┌─ 提取文本
Count and print the number of (contiguous) subarrays where the product of all the elements in the subarray is less than k.
Example 1:
Input: nums = [10, 5, 2, 6], k = 100
Output: 8
Explanation: The 8 subarrays that have product less than 100 are: [10], [5], [2], [6], [10, 5], [5, 2], [2, 6], [5, 2, 6].
Note that [10, 5, 2] is not included as the product of 100 is not strictly less than k.
Note:
0 < nums.length <= 50000.
0 < nums[i] < 1000.
0 <= k < 10^6.
思路分析
这种题目做的非常多了,首先清楚的一点,包含当前元素的连续子数组个数刚好等于当前子数组长度(假设数组是 1,2,3,4 ,则包含4的子集合分别是{4},{3,4},{2,3,4},{1,2,3,4}),这个性质可以通过动态规划推导出来,在很多题目中都用到了,包括这里的两道题,有必要自己推导一下。
刚看到这题的时候第一反应就是用动态规划。首先存储所有前序数的乘积,然后用动态规划方法去找第一个满足条件的子数组,这种方法无疑是可解的。但是,这种方法有着致命缺陷,即必须提前计算出数组中所有元素的乘积,在本题中,直接导致了结果溢出。事实上,提前计算所有的乘积是不必要的,因为乘积的左侧边界事实上是一直在向前移动的(考虑到子数组连续的原因,若一个左侧边界导致乘积大于K,则它必然导致之后的子数组乘积大于K,因此需要向前移动),这就是slidingwindow的解法。因此,动态规划方法中每次都从最左侧开始判断的策略并不需要。
我们分别给出slidingwindow和dp的解法,供参考。注意动态规划对本题不适用。
└─
任务要求:
1. 根据提取文本,示例1中乘积小于100的子数组共有多少个?
2. 请一字不差地复制提取文本中从“Note that [10, 5, 2]”起、到“左侧开始判断的策略并不需要。”为止(含这几个字)的部分。
这些记录另有出处,与上面的文本无关。
┌─ 存储数据
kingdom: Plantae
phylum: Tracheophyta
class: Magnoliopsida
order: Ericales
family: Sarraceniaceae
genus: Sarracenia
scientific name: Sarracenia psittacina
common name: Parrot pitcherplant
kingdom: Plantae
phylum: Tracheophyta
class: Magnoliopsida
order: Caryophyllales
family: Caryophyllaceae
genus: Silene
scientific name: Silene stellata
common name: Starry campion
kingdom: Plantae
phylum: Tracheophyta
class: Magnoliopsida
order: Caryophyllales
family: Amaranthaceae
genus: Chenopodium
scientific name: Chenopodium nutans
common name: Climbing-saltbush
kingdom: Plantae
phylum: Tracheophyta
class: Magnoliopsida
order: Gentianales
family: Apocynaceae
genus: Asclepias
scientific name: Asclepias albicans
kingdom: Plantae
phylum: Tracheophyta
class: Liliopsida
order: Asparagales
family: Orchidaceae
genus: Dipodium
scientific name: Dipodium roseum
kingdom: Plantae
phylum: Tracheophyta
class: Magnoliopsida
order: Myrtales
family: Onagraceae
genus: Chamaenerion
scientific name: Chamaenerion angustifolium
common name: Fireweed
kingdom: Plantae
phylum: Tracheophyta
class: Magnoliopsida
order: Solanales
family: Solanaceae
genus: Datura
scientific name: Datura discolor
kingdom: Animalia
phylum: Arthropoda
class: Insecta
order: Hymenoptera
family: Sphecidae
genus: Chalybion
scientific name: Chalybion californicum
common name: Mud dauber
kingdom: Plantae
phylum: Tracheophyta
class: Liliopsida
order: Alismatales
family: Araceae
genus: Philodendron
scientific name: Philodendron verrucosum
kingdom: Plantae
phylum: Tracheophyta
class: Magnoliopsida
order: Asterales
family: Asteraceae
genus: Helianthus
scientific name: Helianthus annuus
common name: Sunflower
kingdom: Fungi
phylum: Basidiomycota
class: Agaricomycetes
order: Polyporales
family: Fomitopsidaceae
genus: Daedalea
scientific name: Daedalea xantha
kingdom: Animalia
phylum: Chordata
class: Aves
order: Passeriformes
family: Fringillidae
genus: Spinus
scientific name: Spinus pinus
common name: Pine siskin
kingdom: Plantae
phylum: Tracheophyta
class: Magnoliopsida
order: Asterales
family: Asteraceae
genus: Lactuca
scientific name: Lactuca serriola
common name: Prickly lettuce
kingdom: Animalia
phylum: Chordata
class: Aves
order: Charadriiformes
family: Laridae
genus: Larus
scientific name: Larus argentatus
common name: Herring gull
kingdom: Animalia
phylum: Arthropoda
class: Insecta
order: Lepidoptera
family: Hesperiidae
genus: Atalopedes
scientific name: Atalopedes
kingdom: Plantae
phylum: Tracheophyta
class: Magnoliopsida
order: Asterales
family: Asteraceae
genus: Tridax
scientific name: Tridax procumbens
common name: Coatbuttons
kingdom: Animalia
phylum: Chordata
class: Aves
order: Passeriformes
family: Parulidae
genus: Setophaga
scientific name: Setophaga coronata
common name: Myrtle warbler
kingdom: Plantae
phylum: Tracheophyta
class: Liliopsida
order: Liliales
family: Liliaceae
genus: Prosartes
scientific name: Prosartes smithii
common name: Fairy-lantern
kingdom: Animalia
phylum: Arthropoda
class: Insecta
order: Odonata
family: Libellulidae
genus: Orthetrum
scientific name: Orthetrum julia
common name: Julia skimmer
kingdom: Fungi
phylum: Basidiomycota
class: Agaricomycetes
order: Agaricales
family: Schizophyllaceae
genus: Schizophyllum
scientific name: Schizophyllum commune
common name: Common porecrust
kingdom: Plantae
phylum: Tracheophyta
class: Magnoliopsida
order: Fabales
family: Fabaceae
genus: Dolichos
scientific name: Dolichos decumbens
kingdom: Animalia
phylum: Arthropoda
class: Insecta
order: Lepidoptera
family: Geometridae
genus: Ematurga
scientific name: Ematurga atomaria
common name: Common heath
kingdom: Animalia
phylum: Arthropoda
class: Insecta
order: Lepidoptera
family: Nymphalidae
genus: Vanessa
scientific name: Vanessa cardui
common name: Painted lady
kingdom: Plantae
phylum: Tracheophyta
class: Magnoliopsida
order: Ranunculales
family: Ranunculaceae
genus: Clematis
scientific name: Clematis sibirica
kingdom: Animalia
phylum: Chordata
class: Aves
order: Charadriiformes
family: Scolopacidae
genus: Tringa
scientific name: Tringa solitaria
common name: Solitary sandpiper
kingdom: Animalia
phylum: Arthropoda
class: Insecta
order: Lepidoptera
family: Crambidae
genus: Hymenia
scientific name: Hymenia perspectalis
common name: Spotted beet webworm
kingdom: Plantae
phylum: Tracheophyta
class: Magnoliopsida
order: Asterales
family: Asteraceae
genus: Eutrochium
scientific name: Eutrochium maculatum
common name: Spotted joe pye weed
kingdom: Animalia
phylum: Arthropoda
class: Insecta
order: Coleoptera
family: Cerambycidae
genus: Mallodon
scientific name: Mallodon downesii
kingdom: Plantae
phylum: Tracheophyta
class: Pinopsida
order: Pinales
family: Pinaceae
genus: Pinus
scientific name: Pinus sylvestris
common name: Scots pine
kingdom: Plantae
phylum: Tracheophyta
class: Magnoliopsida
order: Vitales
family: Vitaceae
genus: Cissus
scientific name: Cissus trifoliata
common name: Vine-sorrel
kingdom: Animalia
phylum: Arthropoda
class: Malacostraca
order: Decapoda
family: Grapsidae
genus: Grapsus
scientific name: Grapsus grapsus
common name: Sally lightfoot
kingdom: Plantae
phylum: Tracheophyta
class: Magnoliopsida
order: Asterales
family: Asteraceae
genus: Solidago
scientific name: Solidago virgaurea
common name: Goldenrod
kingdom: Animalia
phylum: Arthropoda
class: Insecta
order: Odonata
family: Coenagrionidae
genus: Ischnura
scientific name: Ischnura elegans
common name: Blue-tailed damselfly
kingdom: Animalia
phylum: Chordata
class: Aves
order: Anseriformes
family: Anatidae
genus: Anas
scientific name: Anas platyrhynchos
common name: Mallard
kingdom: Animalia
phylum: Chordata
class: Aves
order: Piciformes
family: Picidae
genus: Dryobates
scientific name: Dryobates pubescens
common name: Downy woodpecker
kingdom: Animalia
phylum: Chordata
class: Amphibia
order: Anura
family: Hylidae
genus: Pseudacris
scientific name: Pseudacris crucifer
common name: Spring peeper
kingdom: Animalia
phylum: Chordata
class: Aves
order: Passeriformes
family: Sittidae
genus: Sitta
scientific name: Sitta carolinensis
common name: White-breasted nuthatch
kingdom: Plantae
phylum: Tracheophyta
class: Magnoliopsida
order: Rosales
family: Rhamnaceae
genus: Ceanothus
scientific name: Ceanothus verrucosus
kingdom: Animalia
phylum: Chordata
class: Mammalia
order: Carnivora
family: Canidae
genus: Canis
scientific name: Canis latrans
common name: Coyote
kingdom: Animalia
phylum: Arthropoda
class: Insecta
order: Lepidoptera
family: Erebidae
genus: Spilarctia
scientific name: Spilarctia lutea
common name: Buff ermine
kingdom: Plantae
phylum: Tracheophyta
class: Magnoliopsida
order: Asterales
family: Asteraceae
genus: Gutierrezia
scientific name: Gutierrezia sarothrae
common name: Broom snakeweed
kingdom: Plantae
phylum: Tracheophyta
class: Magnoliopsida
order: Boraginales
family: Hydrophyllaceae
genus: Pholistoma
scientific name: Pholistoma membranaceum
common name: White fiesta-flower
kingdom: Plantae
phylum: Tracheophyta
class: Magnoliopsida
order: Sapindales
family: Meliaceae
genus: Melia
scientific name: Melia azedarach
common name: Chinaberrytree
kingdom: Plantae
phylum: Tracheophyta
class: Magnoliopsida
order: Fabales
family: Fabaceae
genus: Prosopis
└─
结果:
1. 8个。

2.
Note that [10, 5, 2] is not included as the product of 100 is not strictly less than k.
Note:
0 < nums.length <= 50000.
0 < nums[i] < 1000.
0 <= k < 10^6.
思路分析
这种题目做的非常多了,首先清楚的一点,包含当前元素的连续子数组个数刚好等于当前子数组长度(假设数组是 1,2,3,4 ,则包含4的子集合分别是{4},{3,4},{2,3,4},{1,2,3,4}),这个性质可以通过动态规划推导出来,在很多题目中都用到了,包括这里的两道题,有必要自己推导一下。
刚看到这题的时候第一反应就是用动态规划。首先存储所有前序数的乘积,然后用动态规划方法去找第一个满足条件的子数组,这种方法无疑是可解的。但是,这种方法有着致命缺陷,即必须提前计算出数组中所有元素的乘积,在本题中,直接导致了结果溢出。事实上,提前计算所有的乘积是不必要的,因为乘积的左侧边界事实上是一直在向前移动的(考虑到子数组连续的原因,若一个左侧边界导致乘积大于K,则它必然导致之后的子数组乘积大于K,因此需要向前移动),这就是slidingwindow的解法。因此,动态规划方法中每次都从最左侧开始判断的策略并不需要。